A federal judge who wants to impose sweeping new fire safety regulations on Pacific Gas and Electric Company (PG&E) poured derision onto the San Francisco-based utility’s safety record and claims of financial hardship Wednesday.
Despite this, the Associated Press reports that at the Wednesday’s hearing U.S. District Judge William Alsup said he would wait to consider PG&E’s new anti-wildfire plan—which the company will present to the California Public Utilities Commission in February—before deciding whether to push more stringent safety measures on the company.
According to those present at the hearing, Alsup expressed scorn for the utility’s safety record and for its objections to his past orders, alleging a “clear-cut pattern” of PG&E starting fatal fires.
“What do we do? Does the judge just turn a blind eye and say, ‘PG&E continue your business as usual. Kill more people?’” said Alsup. “Will we see headlines PG&E has done it again?” Another town is burned down because you didn’t turn the power off or cut down the trees?”
The judge derided PG&E’s frequent public statements about prioritizing safety, retorting that “it’s not true.”
Alsup belittled the company’s claims that his proposed safety measures are too expensive and impractical, pointing out that the company can afford to pay billions to shareholders.
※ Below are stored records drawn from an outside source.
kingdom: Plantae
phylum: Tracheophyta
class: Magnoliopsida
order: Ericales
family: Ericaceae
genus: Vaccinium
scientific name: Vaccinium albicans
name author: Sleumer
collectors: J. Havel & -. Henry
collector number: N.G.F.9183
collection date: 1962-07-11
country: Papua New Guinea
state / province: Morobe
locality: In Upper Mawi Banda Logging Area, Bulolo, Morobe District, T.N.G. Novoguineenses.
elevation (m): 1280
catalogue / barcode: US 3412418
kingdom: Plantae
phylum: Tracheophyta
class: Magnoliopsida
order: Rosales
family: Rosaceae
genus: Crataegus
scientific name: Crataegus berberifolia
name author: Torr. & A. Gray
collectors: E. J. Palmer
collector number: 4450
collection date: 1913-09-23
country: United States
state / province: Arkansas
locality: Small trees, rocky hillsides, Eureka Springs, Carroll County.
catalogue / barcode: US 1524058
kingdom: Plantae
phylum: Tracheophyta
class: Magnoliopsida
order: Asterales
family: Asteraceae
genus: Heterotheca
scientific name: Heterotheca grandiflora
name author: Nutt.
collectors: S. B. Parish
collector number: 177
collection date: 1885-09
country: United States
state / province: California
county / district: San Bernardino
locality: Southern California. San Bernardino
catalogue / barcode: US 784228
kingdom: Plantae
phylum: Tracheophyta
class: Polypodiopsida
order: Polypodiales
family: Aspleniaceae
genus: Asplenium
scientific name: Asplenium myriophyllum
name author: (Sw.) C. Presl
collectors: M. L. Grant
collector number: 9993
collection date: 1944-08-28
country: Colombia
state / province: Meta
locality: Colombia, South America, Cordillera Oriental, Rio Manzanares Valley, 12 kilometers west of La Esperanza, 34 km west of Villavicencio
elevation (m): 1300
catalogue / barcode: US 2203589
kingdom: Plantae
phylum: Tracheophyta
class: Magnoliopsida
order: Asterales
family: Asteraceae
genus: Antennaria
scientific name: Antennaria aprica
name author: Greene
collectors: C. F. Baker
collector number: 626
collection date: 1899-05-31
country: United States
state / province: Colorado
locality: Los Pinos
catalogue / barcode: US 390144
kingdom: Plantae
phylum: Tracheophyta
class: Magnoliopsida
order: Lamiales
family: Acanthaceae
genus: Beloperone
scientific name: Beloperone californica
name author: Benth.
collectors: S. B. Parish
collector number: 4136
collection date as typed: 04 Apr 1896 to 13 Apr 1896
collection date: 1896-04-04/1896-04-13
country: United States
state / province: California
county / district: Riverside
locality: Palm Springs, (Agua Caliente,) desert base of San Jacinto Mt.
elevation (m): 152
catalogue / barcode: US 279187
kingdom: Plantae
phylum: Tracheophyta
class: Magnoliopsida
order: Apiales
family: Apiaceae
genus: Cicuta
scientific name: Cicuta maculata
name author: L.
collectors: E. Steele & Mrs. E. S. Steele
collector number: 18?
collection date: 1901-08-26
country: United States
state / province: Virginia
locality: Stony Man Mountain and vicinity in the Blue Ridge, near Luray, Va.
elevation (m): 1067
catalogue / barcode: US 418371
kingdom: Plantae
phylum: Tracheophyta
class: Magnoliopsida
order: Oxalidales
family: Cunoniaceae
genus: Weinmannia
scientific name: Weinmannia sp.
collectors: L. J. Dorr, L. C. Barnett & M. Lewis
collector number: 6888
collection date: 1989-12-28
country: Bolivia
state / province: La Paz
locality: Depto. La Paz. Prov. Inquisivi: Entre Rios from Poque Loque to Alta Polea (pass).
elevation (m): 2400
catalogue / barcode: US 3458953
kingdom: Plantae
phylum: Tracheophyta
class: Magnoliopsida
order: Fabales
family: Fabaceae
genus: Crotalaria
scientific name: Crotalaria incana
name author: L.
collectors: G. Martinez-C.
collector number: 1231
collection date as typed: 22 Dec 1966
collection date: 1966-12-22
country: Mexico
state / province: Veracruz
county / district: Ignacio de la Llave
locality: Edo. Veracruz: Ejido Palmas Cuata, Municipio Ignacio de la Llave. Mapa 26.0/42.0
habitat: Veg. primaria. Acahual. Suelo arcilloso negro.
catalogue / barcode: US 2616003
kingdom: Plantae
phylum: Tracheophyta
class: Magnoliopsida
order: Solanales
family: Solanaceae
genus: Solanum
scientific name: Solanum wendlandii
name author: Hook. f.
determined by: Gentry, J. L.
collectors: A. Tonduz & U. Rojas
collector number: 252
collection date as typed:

He also told company lawyers, “You spend so much on lobbying.”
The judge went on to say that PG&E could get laws passed helping expedite the ordered work.
Alsup also ruled that PG&E violated the terms of its probation by not reporting a potential district attorney’s investigation into one of the 2017 Northern California fires, ignited by company equipment, in a timely manner.
Wednesday’s hearing was to determine whether Alsup would impose new terms for PG&E’s probation stemming from the company’s conviction on charges relating to the 2010 San Bruno pipeline disaster.
The judge wants the company to overhaul its electrical infrastructure, requiring PG&E to assess power lines and poles throughout the state and clear away nearby trees and vegetation that might pose a fire hazard.
In response, PG&E’s lawyers claimed last week that the judge’s plan is impossible to execute—specifically, it would cost the utility company between $75 billion and $150 billion, require more tree trimmers than readily available in California, and lead to quintupling customer rates.
The hearing comes one day after PG&E filed for Chapter 11 bankruptcy protection.